Des sanctions trop faibles
En parcourant les milliers de pages des « FinCEN Files », une évidence s’impose : les grandes banques ne se donnent pas les moyens de combattre efficacement le blanchiment, en bloquant la circulation de l’argent sale à la moindre suspicion. Pour John Cassera, un expert en criminalité financière passé par le FinCEN entre 1996 et 2002, les amendes infligées aux banques en cas de manquement pèsent peu face à leurs profits. L’avocat américain James S. Henry suggère de mettre en cause directement la responsabilité des hauts cadres dirigeants, en leur imposant « des amendes ou de la prison ».

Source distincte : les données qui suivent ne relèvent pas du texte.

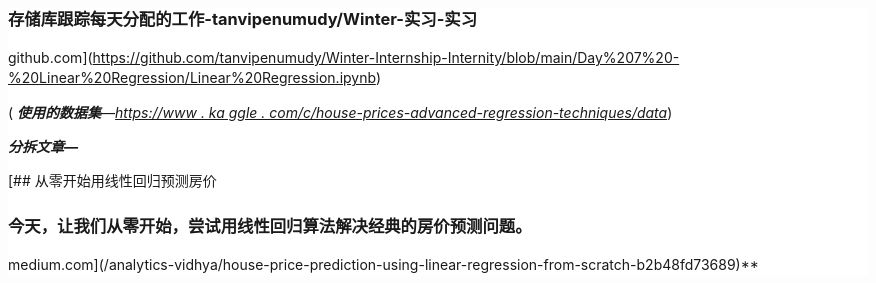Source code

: ### 存储库跟踪每天分配的工作-tanvipenumudy/Winter-实习-实习

github.com](https://github.com/tanvipenumudy/Winter-Internship-Internity/blob/main/Day%207%20-%20Linear%20Regression/Linear%20Regression.ipynb) 

( ***使用的数据集***—[*https://www . ka ggle . com/c/house-prices-advanced-regression-techniques/data*](https://www.kaggle.com/c/house-prices-advanced-regression-techniques/data))

***分拆文章—***

[](/analytics-vidhya/house-price-prediction-using-linear-regression-from-scratch-b2b48fd73689) [## 从零开始用线性回归预测房价

### 今天，让我们从零开始，尝试用线性回归算法解决经典的房价预测问题。

medium.com](/analytics-vidhya/house-price-prediction-using-linear-regression-from-scratch-b2b48fd73689)**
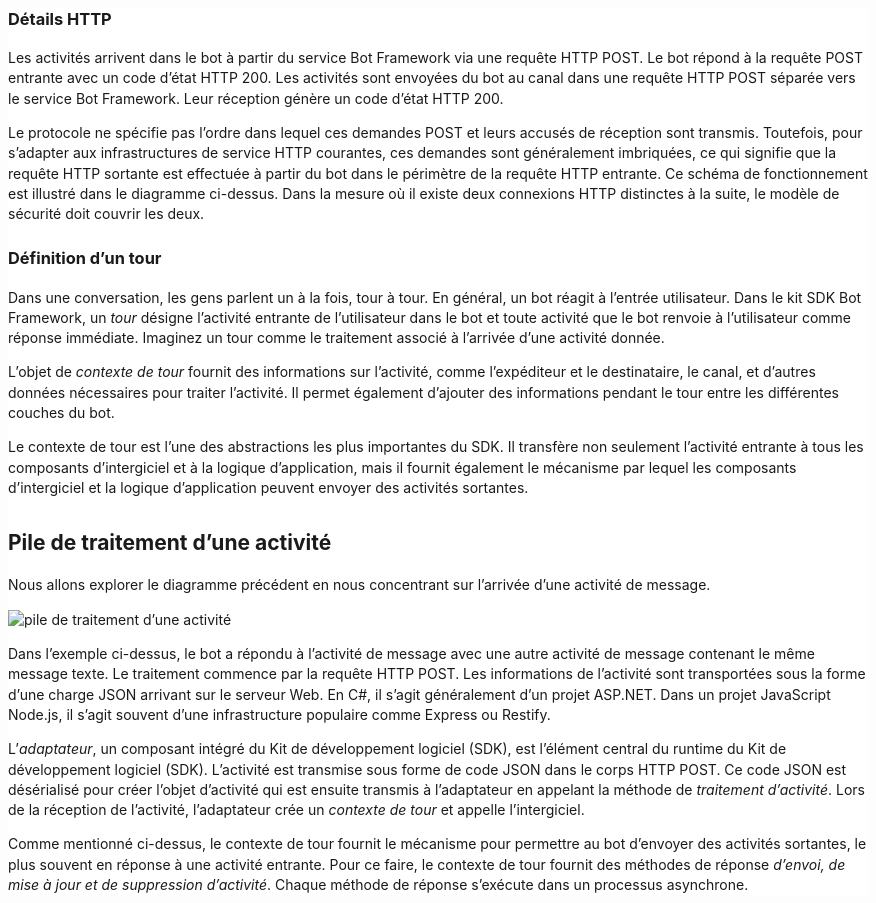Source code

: ### <a name="http-details"></a>Détails HTTP

Les activités arrivent dans le bot à partir du service Bot Framework via une requête HTTP POST. Le bot répond à la requête POST entrante avec un code d’état HTTP 200. Les activités sont envoyées du bot au canal dans une requête HTTP POST séparée vers le service Bot Framework. Leur réception génère un code d’état HTTP 200.

Le protocole ne spécifie pas l’ordre dans lequel ces demandes POST et leurs accusés de réception sont transmis. Toutefois, pour s’adapter aux infrastructures de service HTTP courantes, ces demandes sont généralement imbriquées, ce qui signifie que la requête HTTP sortante est effectuée à partir du bot dans le périmètre de la requête HTTP entrante. Ce schéma de fonctionnement est illustré dans le diagramme ci-dessus. Dans la mesure où il existe deux connexions HTTP distinctes à la suite, le modèle de sécurité doit couvrir les deux.

### <a name="defining-a-turn"></a>Définition d’un tour

Dans une conversation, les gens parlent un à la fois, tour à tour. En général, un bot réagit à l’entrée utilisateur. Dans le kit SDK Bot Framework, un _tour_ désigne l’activité entrante de l’utilisateur dans le bot et toute activité que le bot renvoie à l’utilisateur comme réponse immédiate. Imaginez un tour comme le traitement associé à l’arrivée d’une activité donnée.

L’objet de *contexte de tour* fournit des informations sur l’activité, comme l’expéditeur et le destinataire, le canal, et d’autres données nécessaires pour traiter l’activité. Il permet également d’ajouter des informations pendant le tour entre les différentes couches du bot.

Le contexte de tour est l’une des abstractions les plus importantes du SDK. Il transfère non seulement l’activité entrante à tous les composants d’intergiciel et à la logique d’application, mais il fournit également le mécanisme par lequel les composants d’intergiciel et la logique d’application peuvent envoyer des activités sortantes.

## <a name="the-activity-processing-stack"></a>Pile de traitement d’une activité

Nous allons explorer le diagramme précédent en nous concentrant sur l’arrivée d’une activité de message.

![pile de traitement d’une activité](media/bot-builder-activity-processing-stack.png)

Dans l’exemple ci-dessus, le bot a répondu à l’activité de message avec une autre activité de message contenant le même message texte. Le traitement commence par la requête HTTP POST. Les informations de l’activité sont transportées sous la forme d’une charge JSON arrivant sur le serveur Web. En C#, il s’agit généralement d’un projet ASP.NET. Dans un projet JavaScript Node.js, il s’agit souvent d’une infrastructure populaire comme Express ou Restify.

L’*adaptateur*, un composant intégré du Kit de développement logiciel (SDK), est l’élément central du runtime du Kit de développement logiciel (SDK). L’activité est transmise sous forme de code JSON dans le corps HTTP POST. Ce code JSON est désérialisé pour créer l’objet d’activité qui est ensuite transmis à l’adaptateur en appelant la méthode de *traitement d’activité*. Lors de la réception de l’activité, l’adaptateur crée un *contexte de tour* et appelle l’intergiciel. 

Comme mentionné ci-dessus, le contexte de tour fournit le mécanisme pour permettre au bot d’envoyer des activités sortantes, le plus souvent en réponse à une activité entrante. Pour ce faire, le contexte de tour fournit des méthodes de réponse _d’envoi, de mise à jour et de suppression d’activité_. Chaque méthode de réponse s’exécute dans un processus asynchrone. 
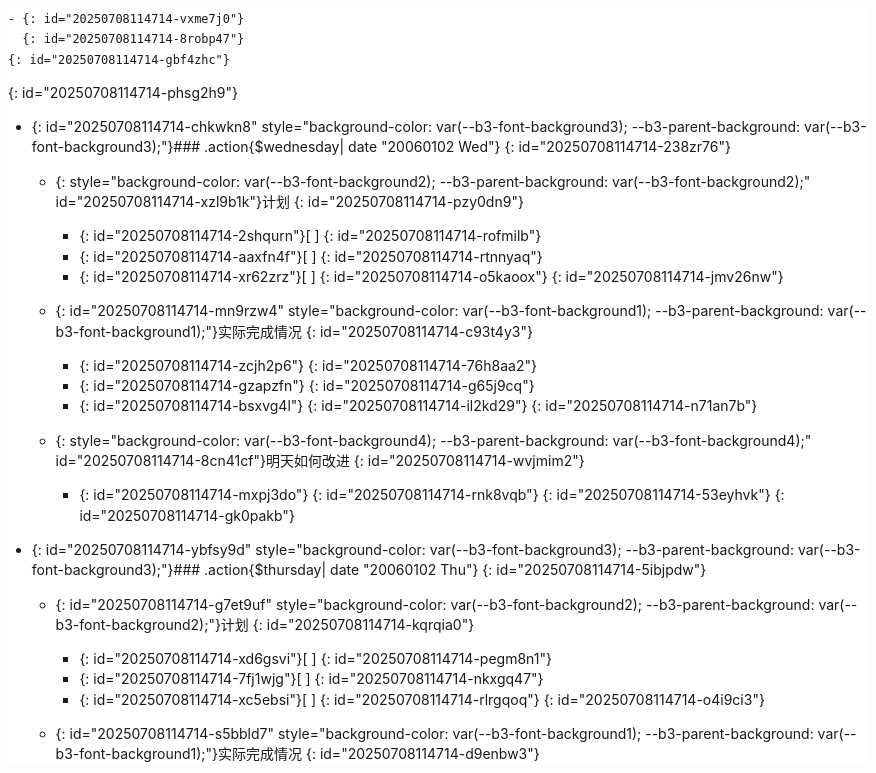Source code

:     - {: id="20250708114714-vxme7j0"}
      {: id="20250708114714-8robp47"}
    {: id="20250708114714-gbf4zhc"}
  {: id="20250708114714-phsg2h9"}
- {: id="20250708114714-chkwkn8" style="background-color: var(--b3-font-background3); --b3-parent-background: var(--b3-font-background3);"}### .action{$wednesday| date "20060102 Wed"}
  {: id="20250708114714-238zr76"}

  - {: style="background-color: var(--b3-font-background2); --b3-parent-background: var(--b3-font-background2);" id="20250708114714-xzl9b1k"}计划
    {: id="20250708114714-pzy0dn9"}

    - {: id="20250708114714-2shqurn"}[ ] 
      {: id="20250708114714-rofmilb"}
    - {: id="20250708114714-aaxfn4f"}[ ] 
      {: id="20250708114714-rtnnyaq"}
    - {: id="20250708114714-xr62zrz"}[ ] 
      {: id="20250708114714-o5kaoox"}
    {: id="20250708114714-jmv26nw"}
  - {: id="20250708114714-mn9rzw4" style="background-color: var(--b3-font-background1); --b3-parent-background: var(--b3-font-background1);"}实际完成情况
    {: id="20250708114714-c93t4y3"}

    - {: id="20250708114714-zcjh2p6"}
      {: id="20250708114714-76h8aa2"}
    - {: id="20250708114714-gzapzfn"}
      {: id="20250708114714-g65j9cq"}
    - {: id="20250708114714-bsxvg4l"}
      {: id="20250708114714-il2kd29"}
    {: id="20250708114714-n71an7b"}
  - {: style="background-color: var(--b3-font-background4); --b3-parent-background: var(--b3-font-background4);" id="20250708114714-8cn41cf"}明天如何改进
    {: id="20250708114714-wvjmim2"}

    - {: id="20250708114714-mxpj3do"}
      {: id="20250708114714-rnk8vqb"}
    {: id="20250708114714-53eyhvk"}
  {: id="20250708114714-gk0pakb"}
- {: id="20250708114714-ybfsy9d" style="background-color: var(--b3-font-background3); --b3-parent-background: var(--b3-font-background3);"}### .action{$thursday| date "20060102 Thu"}
  {: id="20250708114714-5ibjpdw"}

  - {: id="20250708114714-g7et9uf" style="background-color: var(--b3-font-background2); --b3-parent-background: var(--b3-font-background2);"}计划
    {: id="20250708114714-kqrqia0"}

    - {: id="20250708114714-xd6gsvi"}[ ] 
      {: id="20250708114714-pegm8n1"}
    - {: id="20250708114714-7fj1wjg"}[ ] 
      {: id="20250708114714-nkxgq47"}
    - {: id="20250708114714-xc5ebsi"}[ ] 
      {: id="20250708114714-rlrgqoq"}
    {: id="20250708114714-o4i9ci3"}
  - {: id="20250708114714-s5bbld7" style="background-color: var(--b3-font-background1); --b3-parent-background: var(--b3-font-background1);"}实际完成情况
    {: id="20250708114714-d9enbw3"}

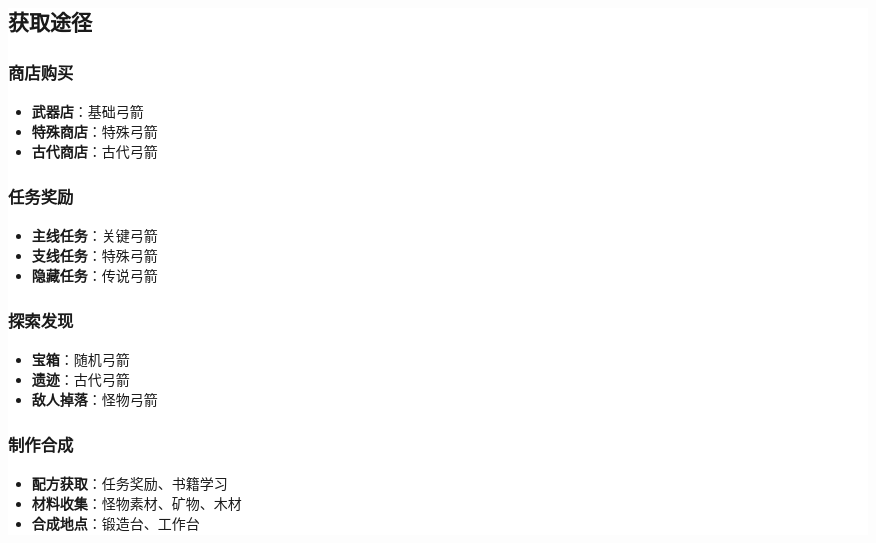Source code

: ## 获取途径

### 商店购买
- **武器店**：基础弓箭
- **特殊商店**：特殊弓箭
- **古代商店**：古代弓箭

### 任务奖励
- **主线任务**：关键弓箭
- **支线任务**：特殊弓箭
- **隐藏任务**：传说弓箭

### 探索发现
- **宝箱**：随机弓箭
- **遗迹**：古代弓箭
- **敌人掉落**：怪物弓箭

### 制作合成
- **配方获取**：任务奖励、书籍学习
- **材料收集**：怪物素材、矿物、木材
- **合成地点**：锻造台、工作台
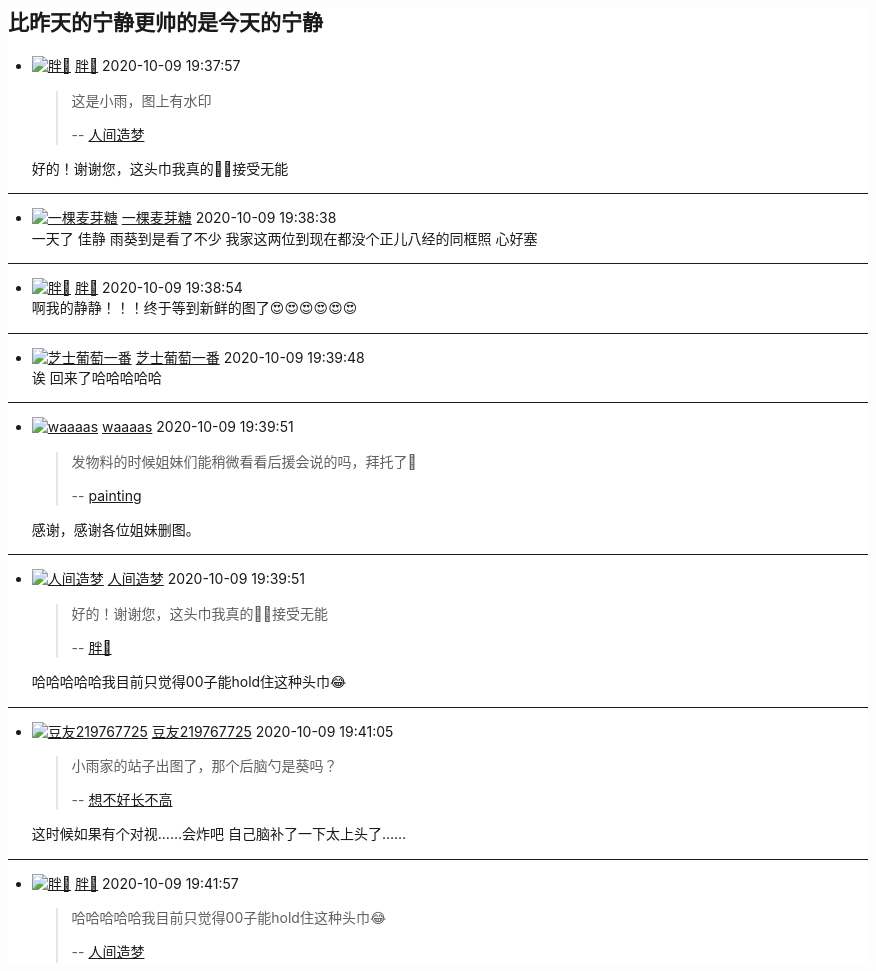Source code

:   比昨天的宁静更帅的是今天的宁静  
---
* [![胖🐯](https://img3.doubanio.com/icon/u171300359-1.jpg)](https://www.douban.com/people/171300359/)    [胖🐯](https://www.douban.com/people/171300359/)    2020-10-09 19:37:57  
  >这是小雨，图上有水印  
  >
  >-- [人间造梦](https://www.douban.com/people/205824373/)  
  
  好的！谢谢您，这头巾我真的🤦‍♀️接受无能  
---
* [![一棵麦芽糖](https://img2.doubanio.com/icon/u114181779-2.jpg)](https://www.douban.com/people/114181779/)    [一棵麦芽糖](https://www.douban.com/people/114181779/)    2020-10-09 19:38:38  
  一天了 佳静 雨葵到是看了不少 我家这两位到现在都没个正儿八经的同框照 心好塞  
---
* [![胖🐯](https://img3.doubanio.com/icon/u171300359-1.jpg)](https://www.douban.com/people/171300359/)    [胖🐯](https://www.douban.com/people/171300359/)    2020-10-09 19:38:54  
  啊我的静静！！！终于等到新鲜的图了😍😍😍😍😍😍  
---
* [![芝士葡萄一番](https://img2.doubanio.com/icon/u217573856-3.jpg)](https://www.douban.com/people/217573856/)    [芝士葡萄一番](https://www.douban.com/people/217573856/)    2020-10-09 19:39:48  
  诶 回来了哈哈哈哈哈  
---
* [![waaaas](https://img2.doubanio.com/icon/u137716997-2.jpg)](https://www.douban.com/people/137716997/)    [waaaas](https://www.douban.com/people/137716997/)    2020-10-09 19:39:51  
  >发物料的时候姐妹们能稍微看看后援会说的吗，拜托了🙏  
  >
  >-- [painting](https://www.douban.com/people/205350379/)  
  
  感谢，感谢各位姐妹删图。  
---
* [![人间造梦](https://img9.doubanio.com/icon/u205824373-4.jpg)](https://www.douban.com/people/205824373/)    [人间造梦](https://www.douban.com/people/205824373/)    2020-10-09 19:39:51  
  >好的！谢谢您，这头巾我真的🤦‍♀️接受无能  
  >
  >-- [胖🐯](https://www.douban.com/people/171300359/)  
  
  哈哈哈哈哈我目前只觉得00子能hold住这种头巾😂  
---
* [![豆友219767725](https://img1.doubanio.com/icon/user_normal.jpg)](https://www.douban.com/people/219767725/)    [豆友219767725](https://www.douban.com/people/219767725/)    2020-10-09 19:41:05  
  >小雨家的站子出图了，那个后脑勺是葵吗？  
  >
  >-- [想不好长不高](https://www.douban.com/people/4098918/)  
  
  这时候如果有个对视……会炸吧 自己脑补了一下太上头了……  
---
* [![胖🐯](https://img3.doubanio.com/icon/u171300359-1.jpg)](https://www.douban.com/people/171300359/)    [胖🐯](https://www.douban.com/people/171300359/)    2020-10-09 19:41:57  
  >哈哈哈哈哈我目前只觉得00子能hold住这种头巾😂  
  >
  >-- [人间造梦](https://www.douban.com/people/205824373/)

Aucune des banques sollicitées par l’ICIJ et ses partenaires n’a souhaité commenter ces révélations. Soumises au secret professionnel, elles assurent, à l’instar de la Société générale, ne pouvoir « ni commenter, ni confirmer, ni infirmer l’identité de ses clients ou d’éventuelles transactions financières que la banque aurait réalisées pour le compte de ses clients ». « Les banques ne peuvent faire aucun commentaire sur les rapports d’activités destinés aux cellules de renseignement financier des Etats, étant tenues à la plus stricte confidentialité », ajoute la banque française.
En apprenant la publication prochaine de l’enquête, le FinCEN a indiqué à l’ICIJ que la publication des SAR pouvait « compromettre les investigations des forces de l’ordre et menacer la sécurité des institutions et des individus qui déposent ces rapports », et qu’elle pouvait constituer un crime fédéral.